EXERCISE REQUIREMENTS:
Restate the data below word for word. Skip any images it contains.

(Page images and extracted text)
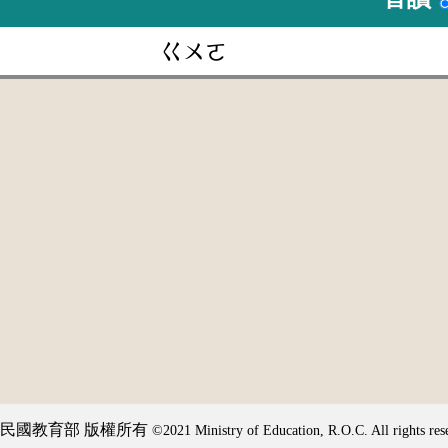
ㄍㄨㄛ
民國教育部 版權所有
©2021 Ministry of Education, R.O.C. All rights res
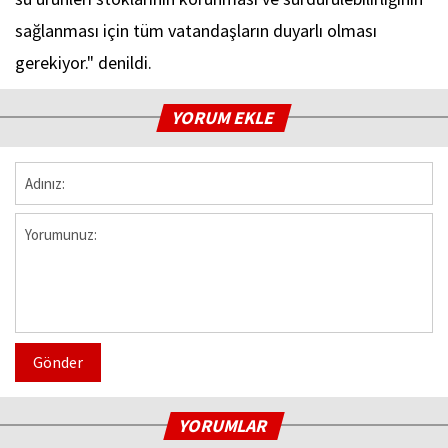
sağlanması için tüm vatandaşların duyarlı olması
gerekiyor." denildi.
YORUM EKLE
Gönder
YORUMLAR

THE ANSWER:
ㄍㄨㄛ
民國教育部 版權所有
©2021 Ministry of Education, R.O.C. All rights res
sağlanması için tüm vatandaşların duyarlı olması
gerekiyor." denildi.
YORUM EKLE
Gönder
YORUMLAR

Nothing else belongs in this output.